2 Chronicles 26:4

Inleiding

In dit hoofdstuk en de tien volgende hoofdstukken hebben we de geschiedenis van Uzzia en nog tien andere koningen. In de dagen van deze koningen profeteren de meeste profeten van wie we een bijbelboek hebben. Dat betreft zowel de zogenaamde grote als kleine profeten. Wat in de boeken van deze profeten staat, werpt veel licht op deze elf hoofdstukken. Het is zeer aan te bevelen de boeken van de profeten te lezen en ter harte te nemen.

In dit hoofdstuk hebben we weer twee delen. Het eerste deel laat een opgaande lijn zien, met daarin de macht en voorspoed van Uzzia (2Kr 26:1-15). Het tweede deel laat een neergaande lijn zien, met daarin de hoogmoed, ziekte en dood van Uzzia (2Kr 26:16-23).

Uzzia koning van Juda

Als Amazia is gedood, wordt Uzzia koning (2Kr 26:1). Hij wordt dat op een bijzondere manier, namelijk doordat “heel het volk van Juda” hem koning maakt. Deze opmerkelijke gang van zaken duidt er wellicht op dat men in Jeruzalem andere gedachten met betrekking tot de opvolging heeft. Maar God gebruikt hier de wil van het volk om een lamp voor het huis van David brandend te houden. Uzzia – ook Azaria genoemd (2Kn 15:1-7) – is pas zestien jaar oud als hij koning wordt.

De eerste daad die van Uzzia beschreven staat, is dat hij de havenplaats Eloth of Elath uitbouwt en weer onder het gezag van Juda brengt (2Kr 26:2). Eloth is belangrijk voor de handel over zee. Dat hij dit doet “nadat de koning bij zijn vaderen te ruste gegaan was”, doelt waarschijnlijk op de dood van de koning van Edom. Herstel van verloren gegaan gebied kan alleen plaatsvinden als de HEERE erkend wordt in Zijn gezag.

God is de God van herstel. Als Hij herstel geeft, is dat om ons er geestelijk sterker door te maken. Dat zien we ook bij Petrus, die na zijn herstel door de Heer wordt gebruikt om zijn broeders te versterken (Lk 22:31-32). Petrus is na zijn verloochening van de Heer door Hem hersteld en heeft door zijn brieven zijn broeders in hun geloof versterkt.

Nog eens wordt gezegd dat Uzzia zestien jaar oud is als hij koning wordt (2Kr 26:3; 2Kr 26:1).
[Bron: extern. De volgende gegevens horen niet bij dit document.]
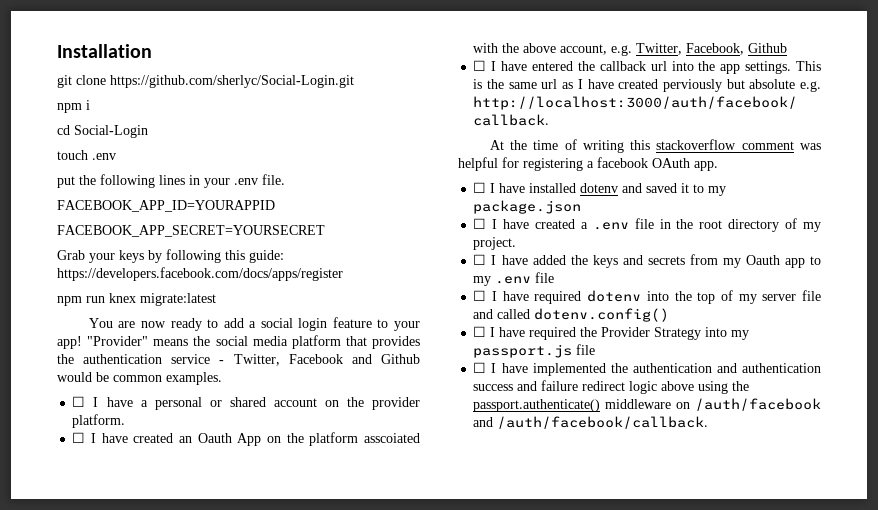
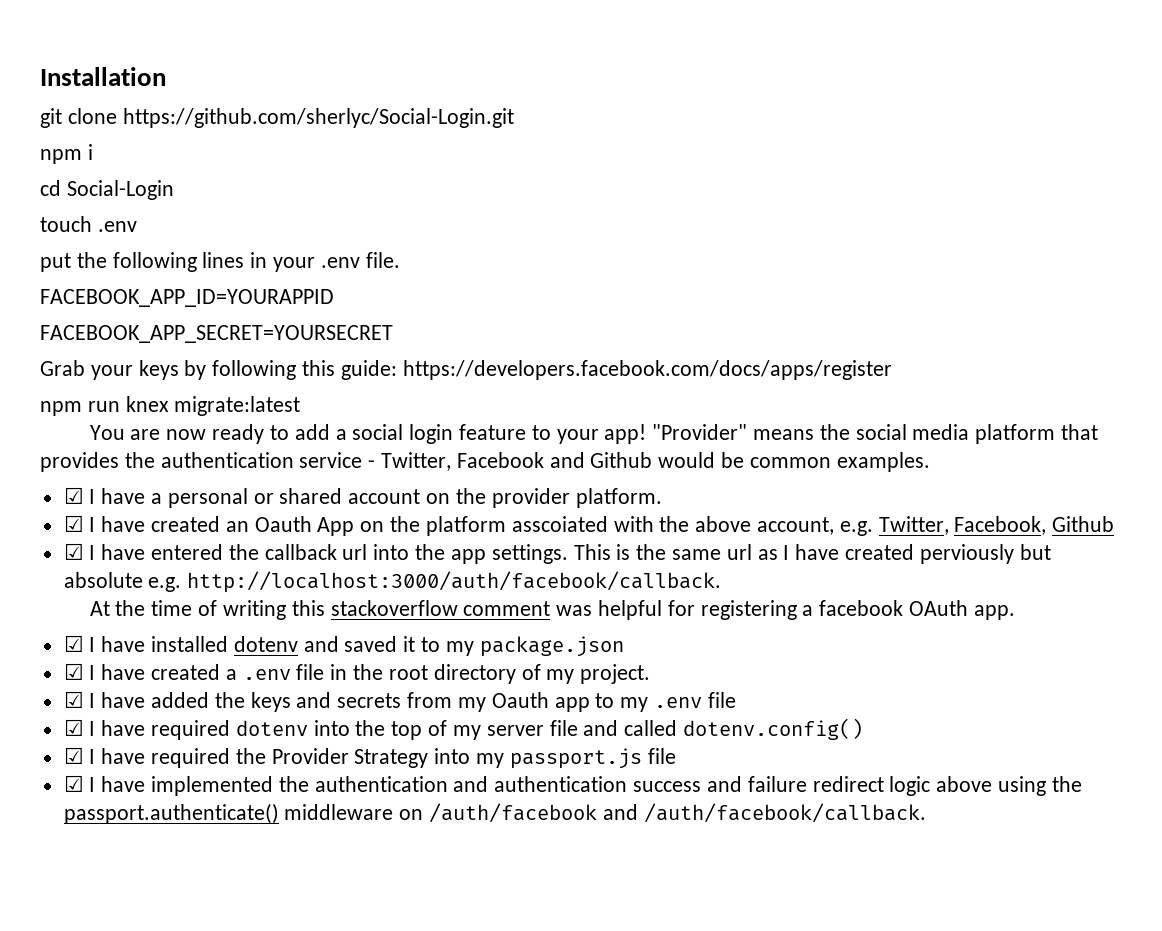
[72,396,86,407] ☐ -> [63,487,84,504] ☑
[72,432,86,443] ☐ -> [63,515,84,532] ☑
[473,60,487,71] ☐ -> [63,543,84,560] ☑
[473,182,487,193] ☐ -> [63,635,84,652] ☑
[473,218,487,229] ☐ -> [63,663,84,680] ☑
[473,254,487,265] ☐ -> [63,691,84,708] ☑
[473,290,487,301] ☐ -> [63,719,84,736] ☑
[473,326,487,337] ☐ -> [63,747,84,764] ☑
[473,362,487,373] ☐ -> [63,775,84,792] ☑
Dat legt nadruk op zijn leeftijd. Het laat zien dat God grote waarde hecht aan jonge mensen die voor Hem willen leven. Andere voorbeelden daarvan hebben we in Jozua, Samuel, Salomo, Joas en Timotheüs. Uzzia is, op Manasse na, de langst regerende koning. Hij regeert liefst tweeënvijftig jaar, van 791-740 v.Chr. Ook van hem wordt de naam van zijn moeder vermeld, met de plaats waar zij vandaan komt. Zij heeft, zoals gebruikelijk is bij moeders, een grote invloed op zijn ontwikkeling gehad. Ook zal ze hem tijdens zijn eerste regeringsjaren hebben geholpen zijn taak goed te verrichten.

De regering van Uzzia wordt beschreven door die te vergelijken met de regering van zijn vader (2Kr 26:4). Hij doet, net als zijn vader Amazia, wat juist is in de ogen van de HEERE. Dat betreft dan wel, net als bij zijn vader, het eerste deel van zijn leven, want aan het einde van zijn leven wijkt hij, net als zijn vader, van de HEERE af.

Het gaat goed met Uzzia zolang hij de HEERE zoekt (2Kr 26:5). Daarbij wordt hij, zoals dat ook gebeurde bij zijn grootvader Joas (2Kr 24:2), door iemand geholpen. Uzzia heeft in Zacharia iemand die hem “leerde op God te zien, om God te zoeken”. Zacharia moet een bijzondere omgang met God hebben gehad. Het juiste onderwijs komt uit gemeenschap met God in het heiligdom, niet van een theologische hogeschool. Het is voor Uzzia een geweldige zegen zo’n man naast zich te hebben. Een dergelijke situatie is een zeldzaamheid (2Kr 15:3).

Er ligt een taak voor oudere, geestelijke gelovigen om jonge gelovigen te leren op God te zien door in Zijn Woord te lezen, want Hij openbaart Zich in Zijn Woord. Het is ook nodig jonge gelovigen te leren God te zoeken in het gebed. Het is te wensen dat jonge gelovigen het geweldige voorrecht van zulke aansporingen erkennen en daarnaar handelen. Hier ligt ook een grote verantwoordelijkheid voor vaders ten opzichte van hun kinderen.